• INPUT DATA:
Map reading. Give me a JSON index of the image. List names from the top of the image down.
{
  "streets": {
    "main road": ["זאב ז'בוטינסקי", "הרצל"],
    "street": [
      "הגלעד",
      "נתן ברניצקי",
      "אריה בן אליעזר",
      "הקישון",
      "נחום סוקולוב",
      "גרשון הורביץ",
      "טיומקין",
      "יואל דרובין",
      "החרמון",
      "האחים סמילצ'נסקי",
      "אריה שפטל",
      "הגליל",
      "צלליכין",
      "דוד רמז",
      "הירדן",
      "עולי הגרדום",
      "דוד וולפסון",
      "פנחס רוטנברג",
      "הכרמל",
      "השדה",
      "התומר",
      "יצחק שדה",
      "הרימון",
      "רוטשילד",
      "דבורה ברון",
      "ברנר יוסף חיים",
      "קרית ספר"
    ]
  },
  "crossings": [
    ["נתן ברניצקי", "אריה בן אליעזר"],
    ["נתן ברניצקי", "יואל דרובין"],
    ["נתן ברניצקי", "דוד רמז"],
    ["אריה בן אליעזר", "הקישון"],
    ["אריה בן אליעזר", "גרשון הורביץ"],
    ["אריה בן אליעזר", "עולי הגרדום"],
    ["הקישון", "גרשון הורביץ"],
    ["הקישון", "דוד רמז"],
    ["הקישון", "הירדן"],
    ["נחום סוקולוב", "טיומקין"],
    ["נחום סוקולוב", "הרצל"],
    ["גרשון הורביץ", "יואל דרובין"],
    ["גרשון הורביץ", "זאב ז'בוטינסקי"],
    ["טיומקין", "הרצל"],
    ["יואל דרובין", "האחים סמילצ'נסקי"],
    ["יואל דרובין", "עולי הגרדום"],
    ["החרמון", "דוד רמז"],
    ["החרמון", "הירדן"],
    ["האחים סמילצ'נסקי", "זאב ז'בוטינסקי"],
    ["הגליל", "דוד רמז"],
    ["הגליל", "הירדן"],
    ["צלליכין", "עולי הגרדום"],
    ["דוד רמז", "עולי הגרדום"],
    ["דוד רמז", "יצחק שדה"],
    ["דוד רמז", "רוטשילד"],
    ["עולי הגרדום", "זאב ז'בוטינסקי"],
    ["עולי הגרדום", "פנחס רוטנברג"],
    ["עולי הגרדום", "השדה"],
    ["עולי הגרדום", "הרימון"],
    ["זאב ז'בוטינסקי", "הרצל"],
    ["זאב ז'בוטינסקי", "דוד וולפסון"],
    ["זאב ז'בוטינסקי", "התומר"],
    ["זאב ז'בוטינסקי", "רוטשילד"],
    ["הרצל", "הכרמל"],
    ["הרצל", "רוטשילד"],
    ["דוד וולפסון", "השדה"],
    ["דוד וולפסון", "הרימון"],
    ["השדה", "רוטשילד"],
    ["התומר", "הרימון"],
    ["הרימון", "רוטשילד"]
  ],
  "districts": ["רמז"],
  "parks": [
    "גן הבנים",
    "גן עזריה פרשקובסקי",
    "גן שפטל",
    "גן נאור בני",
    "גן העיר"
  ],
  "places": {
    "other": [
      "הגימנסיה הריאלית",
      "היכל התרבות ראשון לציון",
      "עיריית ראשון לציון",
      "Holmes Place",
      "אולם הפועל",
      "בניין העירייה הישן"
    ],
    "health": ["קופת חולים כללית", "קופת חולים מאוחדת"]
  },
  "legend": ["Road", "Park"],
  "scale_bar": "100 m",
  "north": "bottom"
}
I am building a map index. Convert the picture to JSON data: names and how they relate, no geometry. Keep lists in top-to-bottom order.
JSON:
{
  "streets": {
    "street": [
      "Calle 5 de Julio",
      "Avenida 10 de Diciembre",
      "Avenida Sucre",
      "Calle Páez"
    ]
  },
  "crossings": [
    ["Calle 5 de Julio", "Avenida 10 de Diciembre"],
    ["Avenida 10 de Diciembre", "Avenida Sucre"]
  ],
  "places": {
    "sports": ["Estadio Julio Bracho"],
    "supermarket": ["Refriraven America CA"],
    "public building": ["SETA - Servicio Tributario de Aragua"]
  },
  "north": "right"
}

• EXERCISE INSTRUCTIONS:
Your answer should be a single number: the count of lines in the material above that contain "השדה".

• RESPONSE AREA:
4